#### [ACTIVITY]
Print again, word for word, all of the records below, and leave the pictures out.

#### [MATERIALS PROVIDED]
= = = = = = =
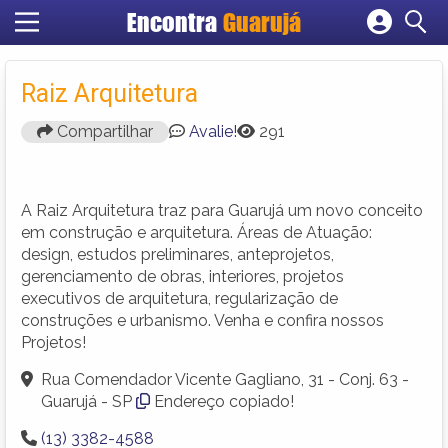
Encontra
Guarujá
Cadastrar empresa
Fazer login
Raiz Arquitetura
Criar conta
Compartilhar
Avalie!
291
A Raiz Arquitetura traz para Guarujá um novo conceito
em construção e arquitetura. Áreas de Atuação:
design, estudos preliminares, anteprojetos,
gerenciamento de obras, interiores, projetos
executivos de arquitetura, regularização de
construções e urbanismo. Venha e confira nossos
Projetos!
Rua Comendador Vicente Gagliano, 31 - Conj. 63 -
Guarujá - SP
Endereço copiado!
(13) 3382-4588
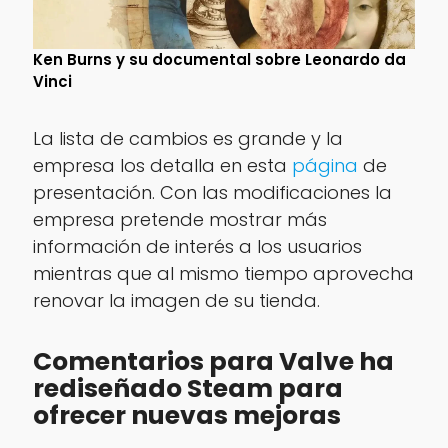
Ken Burns y su documental sobre Leonardo da
Vinci
La lista de cambios es grande y la
empresa los detalla en esta
página
de
presentación. Con las modificaciones la
empresa pretende mostrar más
información de interés a los usuarios
mientras que al mismo tiempo aprovecha
renovar la imagen de su tienda.
Comentarios para Valve ha
rediseñado Steam para
ofrecer nuevas mejoras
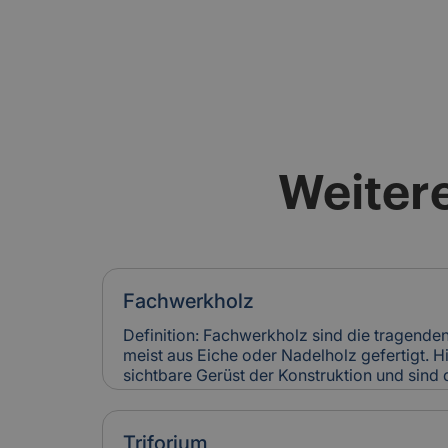
Weitere
Fachwerkholz
Definition: Fachwerkholz sind die tragende
meist aus Eiche oder Nadelholz gefertigt. H
sichtbare Gerüst der Konstruktion und sind
Verblattungen miteinander verbunden. Fac
Stabilität und Erscheinungsbild eines Gebäu
Versicherung: Risse, Fäulnis oder Schädlin
Triforium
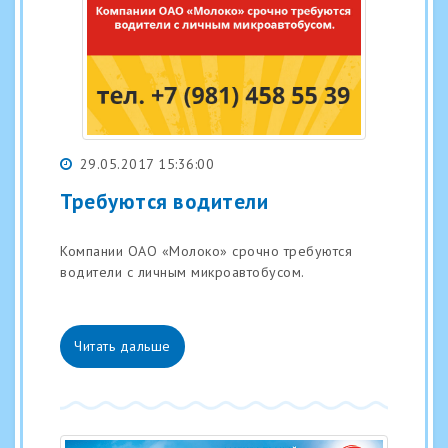
29.05.2017 15:36:00
Требуются водители
Компании ОАО «Молоко» срочно требуются
водители с личным микроавтобусом.
Читать дальше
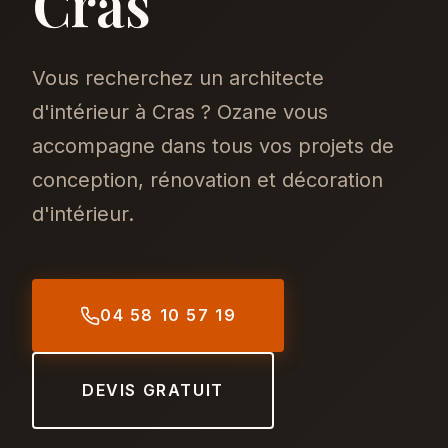
Cras
Vous recherchez un architecte
d'intérieur à Cras ? Ozane vous
accompagne dans tous vos projets de
conception, rénovation et décoration
d'intérieur.
04 58 10 57 19
DEVIS GRATUIT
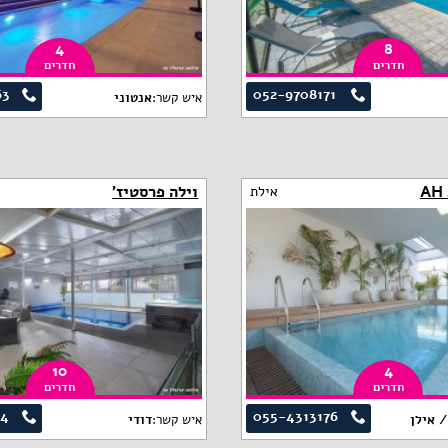
4
8
חדרים
חדרים
63
052-9708171
איש קשר:
אנטוני
וילה פרסטיז'
אילת
10
4
חדרים
חדרים
84
055-4313176
/ אילן
איש קשר:
דודי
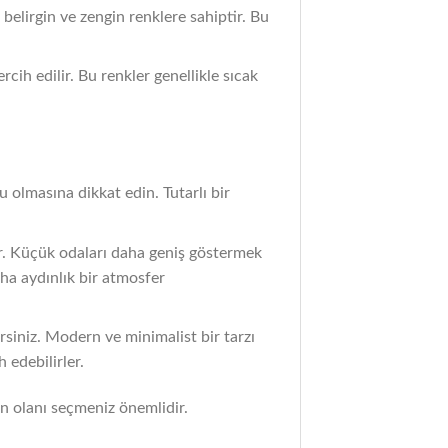
 belirgin ve zengin renklere sahiptir. Bu
cih edilir. Bu renkler genellikle sıcak
 olmasına dikkat edin. Tutarlı bir
ür. Küçük odaları daha geniş göstermek
aha aydınlık bir atmosfer
irsiniz. Modern ve minimalist bir tarzı
 edebilirler.
un olanı seçmeniz önemlidir.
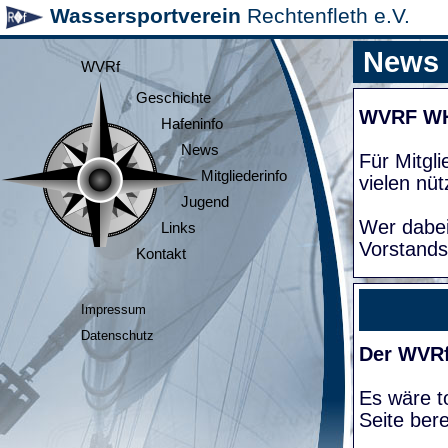
Wassersportverein
Rechtenfleth e.V.
News
WVRf
Geschichte
WVRF W
Hafeninfo
News
Für Mitgl
Mitgliederinfo
vielen nüt
Jugend
Wer dabei
Links
Vorstands
Kontakt
Impressum
Datenschutz
Der WVRf
Es wäre to
Seite bere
= = = = = = =
#### [SOLVED EXERCISE]
Encontra
Guarujá
Cadastrar empresa
Fazer login
Raiz Arquitetura
Criar conta
Compartilhar
Avalie!
291
A Raiz Arquitetura traz para Guarujá um novo conceito
em construção e arquitetura. Áreas de Atuação:
design, estudos preliminares, anteprojetos,
gerenciamento de obras, interiores, projetos
executivos de arquitetura, regularização de
construções e urbanismo. Venha e confira nossos
Projetos!
Rua Comendador Vicente Gagliano, 31 - Conj. 63 -
Guarujá - SP
Endereço copiado!
(13) 3382-4588
Ken Burns y su documental sobre Leonardo da
Vinci
La lista de cambios es grande y la
empresa los detalla en esta
página
de
presentación. Con las modificaciones la
empresa pretende mostrar más
información de interés a los usuarios
mientras que al mismo tiempo aprovecha
renovar la imagen de su tienda.
Comentarios para Valve ha
rediseñado Steam para
ofrecer nuevas mejoras
Weitere
Fachwerkholz
Definition: Fachwerkholz sind die tragende
meist aus Eiche oder Nadelholz gefertigt. H
sichtbare Gerüst der Konstruktion und sind
Verblattungen miteinander verbunden. Fac
Stabilität und Erscheinungsbild eines Gebäu
Versicherung: Risse, Fäulnis oder Schädlin
Triforium
29.05.2017 15:36:00
Требуются водители
Компании ОАО «Молоко» срочно требуются
водители с личным микроавтобусом.
Читать дальше
Cras
Vous recherchez un architecte
d'intérieur à Cras ? Ozane vous
accompagne dans tous vos projets de
conception, rénovation et décoration
d'intérieur.
04 58 10 57 19
DEVIS GRATUIT
4
8
חדרים
חדרים
63
052-9708171
איש קשר:
אנטוני
וילה פרסטיז'
אילת
10
4
חדרים
חדרים
84
055-4313176
/ אילן
איש קשר:
דודי
 belirgin ve zengin renklere sahiptir. Bu
cih edilir. Bu renkler genellikle sıcak
 olmasına dikkat edin. Tutarlı bir
ür. Küçük odaları daha geniş göstermek
aha aydınlık bir atmosfer
irsiniz. Modern ve minimalist bir tarzı
 edebilirler.
un olanı seçmeniz önemlidir.
Wassersportverein
Rechtenfleth e.V.
News
WVRf
Geschichte
WVRF W
Hafeninfo
News
Für Mitgl
Mitgliederinfo
vielen nüt
Jugend
Wer dabei
Links
Vorstands
Kontakt
Impressum
Datenschutz
Der WVRf
Es wäre to
Seite bere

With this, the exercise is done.